UVA Grad's Short Film Earns an Oscar Nomination

Filmmaker Adam Pesapane (Col ’95), who goes by “PES,” studied a little film history at UVA, but didn’t pick up a camera until after college, when he worked at a large New York City advertising agency.

“Commercials are really just good short films,” explains PES, an Echols Scholar with a degree in English literature who also studied printmaking. “[Printmaking] was where I really started to become confident to make my own ideas,” he says.

Creative ideas have become the lifeblood of his filmmaking career. While still working at the ad agency, he stole the notion of brevity from advertising and created his first short film. Soon after, PES became obsessed with short films that used animated inanimate objects.

“Stop-motion is fantastic, because you can make a film simply by photographing things and moving them,” says PES.

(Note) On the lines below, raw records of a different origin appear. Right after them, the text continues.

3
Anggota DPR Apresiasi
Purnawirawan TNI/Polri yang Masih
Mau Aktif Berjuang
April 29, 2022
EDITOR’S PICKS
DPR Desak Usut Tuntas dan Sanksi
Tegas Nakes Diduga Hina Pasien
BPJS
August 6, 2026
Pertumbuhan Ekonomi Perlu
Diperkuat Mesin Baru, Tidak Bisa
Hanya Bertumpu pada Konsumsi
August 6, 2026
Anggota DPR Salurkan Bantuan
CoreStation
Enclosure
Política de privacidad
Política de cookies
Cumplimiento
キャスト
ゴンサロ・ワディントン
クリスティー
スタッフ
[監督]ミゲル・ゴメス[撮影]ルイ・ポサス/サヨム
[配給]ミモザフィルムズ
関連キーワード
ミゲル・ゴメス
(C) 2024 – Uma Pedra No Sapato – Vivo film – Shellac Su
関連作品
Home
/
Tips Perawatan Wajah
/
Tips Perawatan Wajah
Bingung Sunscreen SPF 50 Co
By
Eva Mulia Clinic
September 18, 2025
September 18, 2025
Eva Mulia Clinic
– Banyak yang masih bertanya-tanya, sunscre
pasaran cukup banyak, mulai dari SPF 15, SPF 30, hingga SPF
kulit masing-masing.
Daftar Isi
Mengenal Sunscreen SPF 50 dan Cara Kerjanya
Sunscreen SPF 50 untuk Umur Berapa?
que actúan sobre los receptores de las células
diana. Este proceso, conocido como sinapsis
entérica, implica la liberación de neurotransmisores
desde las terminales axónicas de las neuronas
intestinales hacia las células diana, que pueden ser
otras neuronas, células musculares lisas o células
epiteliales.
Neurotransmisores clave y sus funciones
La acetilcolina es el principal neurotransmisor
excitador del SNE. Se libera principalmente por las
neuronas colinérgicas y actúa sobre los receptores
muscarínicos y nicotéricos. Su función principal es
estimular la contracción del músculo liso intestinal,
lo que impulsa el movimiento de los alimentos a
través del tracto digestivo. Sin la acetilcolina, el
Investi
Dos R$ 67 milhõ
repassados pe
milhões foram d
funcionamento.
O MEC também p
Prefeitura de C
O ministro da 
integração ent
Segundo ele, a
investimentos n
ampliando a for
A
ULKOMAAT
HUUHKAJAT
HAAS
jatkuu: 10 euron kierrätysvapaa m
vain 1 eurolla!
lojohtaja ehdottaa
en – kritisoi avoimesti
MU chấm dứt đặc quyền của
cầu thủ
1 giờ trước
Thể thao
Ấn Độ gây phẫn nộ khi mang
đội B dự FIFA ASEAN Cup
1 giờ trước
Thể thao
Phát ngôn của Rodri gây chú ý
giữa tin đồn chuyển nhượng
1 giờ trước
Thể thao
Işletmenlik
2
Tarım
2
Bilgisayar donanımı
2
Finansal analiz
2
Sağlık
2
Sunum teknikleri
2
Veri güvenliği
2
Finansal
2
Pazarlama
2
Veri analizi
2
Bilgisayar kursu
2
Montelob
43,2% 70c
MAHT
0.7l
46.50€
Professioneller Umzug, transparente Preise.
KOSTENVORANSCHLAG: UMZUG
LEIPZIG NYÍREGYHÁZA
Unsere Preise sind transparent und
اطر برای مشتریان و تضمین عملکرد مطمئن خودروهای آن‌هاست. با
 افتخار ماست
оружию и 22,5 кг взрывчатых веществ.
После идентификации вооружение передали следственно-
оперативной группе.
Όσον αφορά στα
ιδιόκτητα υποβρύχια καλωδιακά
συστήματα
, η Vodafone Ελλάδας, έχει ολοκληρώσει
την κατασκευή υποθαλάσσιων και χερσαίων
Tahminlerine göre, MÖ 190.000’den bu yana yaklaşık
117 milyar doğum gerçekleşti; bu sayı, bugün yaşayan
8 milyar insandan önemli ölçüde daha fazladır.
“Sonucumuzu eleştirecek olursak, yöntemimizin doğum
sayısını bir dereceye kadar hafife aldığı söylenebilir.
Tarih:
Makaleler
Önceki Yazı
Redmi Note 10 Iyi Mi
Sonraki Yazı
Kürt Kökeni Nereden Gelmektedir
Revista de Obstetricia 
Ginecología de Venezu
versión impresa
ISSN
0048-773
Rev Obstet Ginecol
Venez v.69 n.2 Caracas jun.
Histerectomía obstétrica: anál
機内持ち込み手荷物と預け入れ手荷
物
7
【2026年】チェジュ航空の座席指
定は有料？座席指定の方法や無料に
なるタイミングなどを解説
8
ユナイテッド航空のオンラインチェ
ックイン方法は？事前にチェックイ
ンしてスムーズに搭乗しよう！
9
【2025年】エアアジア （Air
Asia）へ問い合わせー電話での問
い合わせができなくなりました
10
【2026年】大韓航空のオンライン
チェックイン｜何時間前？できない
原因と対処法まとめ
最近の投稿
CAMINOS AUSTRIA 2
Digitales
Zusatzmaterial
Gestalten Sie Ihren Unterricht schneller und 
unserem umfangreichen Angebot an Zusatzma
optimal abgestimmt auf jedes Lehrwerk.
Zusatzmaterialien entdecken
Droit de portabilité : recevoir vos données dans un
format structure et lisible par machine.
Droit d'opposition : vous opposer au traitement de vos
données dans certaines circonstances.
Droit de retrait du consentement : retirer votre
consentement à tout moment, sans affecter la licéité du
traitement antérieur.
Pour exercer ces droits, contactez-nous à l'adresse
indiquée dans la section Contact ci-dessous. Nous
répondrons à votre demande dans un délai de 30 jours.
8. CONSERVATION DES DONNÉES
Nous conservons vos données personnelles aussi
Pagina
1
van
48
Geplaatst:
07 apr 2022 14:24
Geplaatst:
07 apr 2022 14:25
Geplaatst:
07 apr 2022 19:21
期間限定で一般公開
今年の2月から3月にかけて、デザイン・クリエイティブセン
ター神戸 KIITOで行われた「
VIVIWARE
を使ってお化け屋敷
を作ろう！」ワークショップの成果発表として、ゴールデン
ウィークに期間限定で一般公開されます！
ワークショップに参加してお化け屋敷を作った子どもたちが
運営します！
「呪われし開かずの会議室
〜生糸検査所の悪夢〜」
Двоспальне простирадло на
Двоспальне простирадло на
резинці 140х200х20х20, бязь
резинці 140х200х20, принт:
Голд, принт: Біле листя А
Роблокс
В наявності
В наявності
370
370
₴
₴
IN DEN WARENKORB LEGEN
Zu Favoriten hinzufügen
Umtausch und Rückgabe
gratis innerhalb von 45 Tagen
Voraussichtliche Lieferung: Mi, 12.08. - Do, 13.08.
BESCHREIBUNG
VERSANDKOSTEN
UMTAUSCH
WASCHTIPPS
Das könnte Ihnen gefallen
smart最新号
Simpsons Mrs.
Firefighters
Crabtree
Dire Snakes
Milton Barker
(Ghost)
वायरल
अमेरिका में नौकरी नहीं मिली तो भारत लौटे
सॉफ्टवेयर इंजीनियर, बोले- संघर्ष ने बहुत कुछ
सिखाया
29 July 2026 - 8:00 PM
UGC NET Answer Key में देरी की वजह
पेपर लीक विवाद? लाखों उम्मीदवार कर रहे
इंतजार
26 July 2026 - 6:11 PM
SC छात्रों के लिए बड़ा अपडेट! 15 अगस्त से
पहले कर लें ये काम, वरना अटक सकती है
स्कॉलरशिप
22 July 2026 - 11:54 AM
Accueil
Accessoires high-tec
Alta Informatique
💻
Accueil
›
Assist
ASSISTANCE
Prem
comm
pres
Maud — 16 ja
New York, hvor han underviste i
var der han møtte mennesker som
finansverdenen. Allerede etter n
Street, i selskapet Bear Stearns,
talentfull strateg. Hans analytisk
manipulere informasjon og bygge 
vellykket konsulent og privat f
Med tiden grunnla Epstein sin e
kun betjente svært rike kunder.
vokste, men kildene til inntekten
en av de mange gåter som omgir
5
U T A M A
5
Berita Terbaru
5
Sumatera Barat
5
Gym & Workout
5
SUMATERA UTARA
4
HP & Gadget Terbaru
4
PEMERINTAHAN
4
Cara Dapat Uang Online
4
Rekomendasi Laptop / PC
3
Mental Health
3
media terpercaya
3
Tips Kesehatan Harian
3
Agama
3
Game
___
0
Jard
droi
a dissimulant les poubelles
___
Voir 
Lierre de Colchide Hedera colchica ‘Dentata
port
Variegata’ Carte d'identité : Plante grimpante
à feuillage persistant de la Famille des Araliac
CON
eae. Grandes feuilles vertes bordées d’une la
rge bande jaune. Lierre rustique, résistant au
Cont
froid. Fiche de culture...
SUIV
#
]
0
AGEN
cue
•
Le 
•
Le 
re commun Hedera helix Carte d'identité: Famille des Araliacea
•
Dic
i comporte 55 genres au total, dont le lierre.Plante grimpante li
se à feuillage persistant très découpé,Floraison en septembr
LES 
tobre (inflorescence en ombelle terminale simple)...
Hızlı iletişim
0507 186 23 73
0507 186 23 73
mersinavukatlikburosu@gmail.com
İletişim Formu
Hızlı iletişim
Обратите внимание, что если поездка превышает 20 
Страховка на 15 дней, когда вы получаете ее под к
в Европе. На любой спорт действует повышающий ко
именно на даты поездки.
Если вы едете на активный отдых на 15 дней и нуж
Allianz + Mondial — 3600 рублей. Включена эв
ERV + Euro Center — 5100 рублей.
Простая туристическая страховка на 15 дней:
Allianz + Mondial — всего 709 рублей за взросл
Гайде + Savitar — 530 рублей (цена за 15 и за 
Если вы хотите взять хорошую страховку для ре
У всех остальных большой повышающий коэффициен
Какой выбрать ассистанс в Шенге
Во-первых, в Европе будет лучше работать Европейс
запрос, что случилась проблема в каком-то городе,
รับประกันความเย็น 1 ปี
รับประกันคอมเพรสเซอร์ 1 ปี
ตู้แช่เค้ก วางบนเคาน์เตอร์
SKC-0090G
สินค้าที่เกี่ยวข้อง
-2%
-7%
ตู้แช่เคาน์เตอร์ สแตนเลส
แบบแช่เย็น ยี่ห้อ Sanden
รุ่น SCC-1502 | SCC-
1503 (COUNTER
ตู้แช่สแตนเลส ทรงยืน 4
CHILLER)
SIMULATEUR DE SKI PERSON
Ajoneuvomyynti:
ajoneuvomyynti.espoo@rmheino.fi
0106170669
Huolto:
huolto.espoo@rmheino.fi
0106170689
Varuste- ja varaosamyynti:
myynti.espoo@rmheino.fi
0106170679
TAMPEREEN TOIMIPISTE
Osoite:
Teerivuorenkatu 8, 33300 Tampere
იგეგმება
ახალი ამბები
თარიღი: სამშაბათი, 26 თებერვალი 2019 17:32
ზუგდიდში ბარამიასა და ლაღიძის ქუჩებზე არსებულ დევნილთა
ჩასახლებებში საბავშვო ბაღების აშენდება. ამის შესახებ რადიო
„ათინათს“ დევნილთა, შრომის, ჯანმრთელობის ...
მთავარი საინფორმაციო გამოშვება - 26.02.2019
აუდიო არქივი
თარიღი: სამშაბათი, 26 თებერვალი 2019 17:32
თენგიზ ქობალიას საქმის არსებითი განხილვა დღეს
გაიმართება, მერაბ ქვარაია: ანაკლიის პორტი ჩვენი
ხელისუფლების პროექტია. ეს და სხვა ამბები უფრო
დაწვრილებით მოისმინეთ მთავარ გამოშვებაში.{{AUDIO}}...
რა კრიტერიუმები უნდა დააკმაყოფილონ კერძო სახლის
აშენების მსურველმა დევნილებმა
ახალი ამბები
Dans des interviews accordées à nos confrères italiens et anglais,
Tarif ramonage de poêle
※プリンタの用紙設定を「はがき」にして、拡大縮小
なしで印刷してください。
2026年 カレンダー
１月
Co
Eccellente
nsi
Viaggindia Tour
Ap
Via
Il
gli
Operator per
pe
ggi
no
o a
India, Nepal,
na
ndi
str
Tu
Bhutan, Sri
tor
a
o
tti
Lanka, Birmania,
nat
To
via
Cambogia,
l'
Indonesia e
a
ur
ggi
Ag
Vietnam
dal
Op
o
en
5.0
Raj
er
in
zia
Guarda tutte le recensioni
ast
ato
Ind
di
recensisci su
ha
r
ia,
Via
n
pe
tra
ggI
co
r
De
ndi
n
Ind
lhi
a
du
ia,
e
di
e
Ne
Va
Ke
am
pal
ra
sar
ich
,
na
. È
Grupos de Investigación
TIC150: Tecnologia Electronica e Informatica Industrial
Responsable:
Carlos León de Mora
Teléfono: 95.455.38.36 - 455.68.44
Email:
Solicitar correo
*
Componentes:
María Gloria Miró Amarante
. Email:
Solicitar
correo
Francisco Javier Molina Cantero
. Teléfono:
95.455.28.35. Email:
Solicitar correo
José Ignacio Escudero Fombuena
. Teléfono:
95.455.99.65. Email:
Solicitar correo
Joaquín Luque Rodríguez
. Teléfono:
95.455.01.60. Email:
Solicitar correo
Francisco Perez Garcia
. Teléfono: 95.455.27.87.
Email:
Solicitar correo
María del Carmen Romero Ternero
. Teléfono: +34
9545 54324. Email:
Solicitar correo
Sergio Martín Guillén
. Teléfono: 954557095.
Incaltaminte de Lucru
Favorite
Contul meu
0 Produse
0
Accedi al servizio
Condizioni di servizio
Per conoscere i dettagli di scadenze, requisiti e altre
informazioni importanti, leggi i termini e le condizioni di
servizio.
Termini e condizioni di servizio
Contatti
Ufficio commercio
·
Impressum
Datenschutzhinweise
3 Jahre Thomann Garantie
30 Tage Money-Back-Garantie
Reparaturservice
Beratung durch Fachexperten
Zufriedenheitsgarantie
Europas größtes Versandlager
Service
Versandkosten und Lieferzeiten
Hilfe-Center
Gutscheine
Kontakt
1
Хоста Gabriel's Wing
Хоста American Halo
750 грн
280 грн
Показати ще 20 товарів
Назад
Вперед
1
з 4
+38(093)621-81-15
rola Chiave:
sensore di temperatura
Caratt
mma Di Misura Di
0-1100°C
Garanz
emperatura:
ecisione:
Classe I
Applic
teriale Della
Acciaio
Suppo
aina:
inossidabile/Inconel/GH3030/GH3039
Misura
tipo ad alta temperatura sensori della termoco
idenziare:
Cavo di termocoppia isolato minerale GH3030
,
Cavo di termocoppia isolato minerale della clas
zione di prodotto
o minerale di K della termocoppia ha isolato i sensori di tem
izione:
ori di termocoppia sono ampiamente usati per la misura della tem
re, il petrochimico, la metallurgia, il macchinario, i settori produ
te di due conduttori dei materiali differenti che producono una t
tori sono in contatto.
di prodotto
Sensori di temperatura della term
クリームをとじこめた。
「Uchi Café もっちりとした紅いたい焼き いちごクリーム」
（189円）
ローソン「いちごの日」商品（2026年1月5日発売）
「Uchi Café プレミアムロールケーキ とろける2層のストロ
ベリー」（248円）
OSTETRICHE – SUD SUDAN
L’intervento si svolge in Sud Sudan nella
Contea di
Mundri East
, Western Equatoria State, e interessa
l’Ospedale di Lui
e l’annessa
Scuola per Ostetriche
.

He filmed his first stop-motion animation, Roof Sex—a minute-and-ten-seconds-long film of two stuffed chairs engaged in a steamy city rooftop tryst—in three months and then emailed it to 50 people.

“Two weeks later, I overheard people in a bar talking about it,” he says. “That was the moment when I thought, I can make films and put them out there and millions of people can see them.”

"PES" at the 2013 Academy Awards Ceremony where Fresh Guacamole was nominated for best short film. Photo by Mel Melcon/Los Angeles Times
After he left the ad agency, PES continued to create films as well as commercials. In 2008, animator and producer Mike Judge asked PES to make a short film for his theatrical animation show. PES created Western Spaghetti, in which he used common objects (red pin cushions for tomatoes, Bubble Wrap for boiling water, pick-up sticks for pasta) to simulate cooking spaghetti. Online, “it went through the roof and got millions of hits,” PES says.

On the heels of Western Spaghetti’s success, PES’s second cooking flick capitalized on avocadoes’ resemblance to grenades. Fresh Guacamole, financed by Showtime, became at the 85th Academy Awards the shortest film ever nominated for an Oscar.

“It’s a great honor, because I don’t think that Fresh Guacamole is the kind of film that typically gets recognized by the Academy,” says PES.

With creative commercials and successful films under his belt, networks now approach PES to finance his film ideas.

Next, PES is developing a couple of feature films, including one based on the Garbage Pail Kids. He’s also working on a collaboration with jewelry designer Delfina Delettrez and dreaming up a third cooking film.

“I believe whole-heartedly in the power of the short film,” says PES, who lives in Santa Monica, Calif., with wife, Sarah (who produces and manages the business side of his films) and their two kids. “For a work of art to connect with 10 or 20 million people is an amazing thing of our time.”